▶ _EXERCISES_
1. For the excerpt on standard data formats, decide whether each statement agrees with the text, answering yes or no and quoting the deciding words exactly. (a) Two new RDA activities were proposed, one of them a Working Group for HDF5 external filters. (b) The Scientific File Format IG focuses mainly on proprietary file formats. (c) Preservation of file formats is described as, at least to some extent, a prerequisite for preserving data analysis tool chains.
2. From the excerpt on standard data formats, copy the passage word for word, beginning at the words "Standard data formats are" and stopping after "HDF5 external filters.".

▶ _PAGE EXCERPT_
------
Standard Data Formats

Standard data formats are one of the core elements of the PaNdata project, and substantial efforts have been invested to develop HDF5-based standards; achieve interoperability with community standards; develop high-throughput capable APIs. The importance of standards and file formats as a crucial element for data storage, analysis, mining or visualization has lead us to propose two new RDA activities, namely an Interest Group for Scientific File Formats and a Working Group for HDF5 external filters.

The Scientific File Format IG

Despite the fact of the central role of file formats for any data related activity, RDA had until now no activities dealing with the file formats in general or scientific file formats in particular (other than the associated meta-data). Sustainability of data infrastructures requires however significant efforts to maintain file formats, preferably relying on open, portable standards. Preservation of file formats is at least to some extend a pre-requisite for preservation of data analysis tool chains, and the lack of sustainable workflows and file formats will obscure attempts to collect and archive related prove-nance data.

We hence initiated a Scientific File Format IG, which aims to support sustainability of open standards and to promote the development and evolution of file formats. Since the focus is clearly on open standards, we primarily considered HDF5, netCDF, NeXus and community standards like CIF as the main targets.
------
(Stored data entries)
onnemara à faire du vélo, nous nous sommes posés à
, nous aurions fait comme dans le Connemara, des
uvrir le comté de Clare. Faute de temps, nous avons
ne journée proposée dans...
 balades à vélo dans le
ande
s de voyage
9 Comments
------
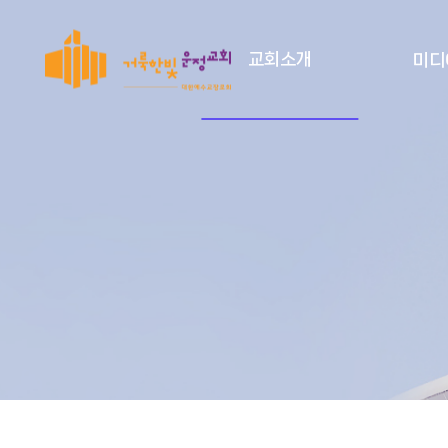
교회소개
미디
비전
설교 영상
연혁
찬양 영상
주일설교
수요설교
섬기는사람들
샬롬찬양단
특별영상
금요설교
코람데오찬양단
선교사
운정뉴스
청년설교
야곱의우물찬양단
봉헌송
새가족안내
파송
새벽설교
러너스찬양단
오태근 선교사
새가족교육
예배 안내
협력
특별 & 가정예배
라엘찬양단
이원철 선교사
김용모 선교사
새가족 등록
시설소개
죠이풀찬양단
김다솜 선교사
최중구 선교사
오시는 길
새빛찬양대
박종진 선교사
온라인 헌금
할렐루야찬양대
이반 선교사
------
▶ _NUMBERED ANSWERS_
1.
(a) Yes: "propose two new RDA activities, namely an Interest Group for Scientific File Formats and a Working Group for HDF5 external filters"
(b) No: "Since the focus is clearly on open standards, we primarily considered HDF5, netCDF, NeXus and community standards like CIF as the main targets."
(c) Yes: "Preservation of file formats is at least to some extend a pre-requisite for preservation of data analysis tool chains"

2.
Standard data formats are one of the core elements of the PaNdata project, and substantial efforts have been invested to develop HDF5-based standards; achieve interoperability with community standards; develop high-throughput capable APIs. The importance of standards and file formats as a crucial element for data storage, analysis, mining or visualization has lead us to propose two new RDA activities, namely an Interest Group for Scientific File Formats and a Working Group for HDF5 external filters.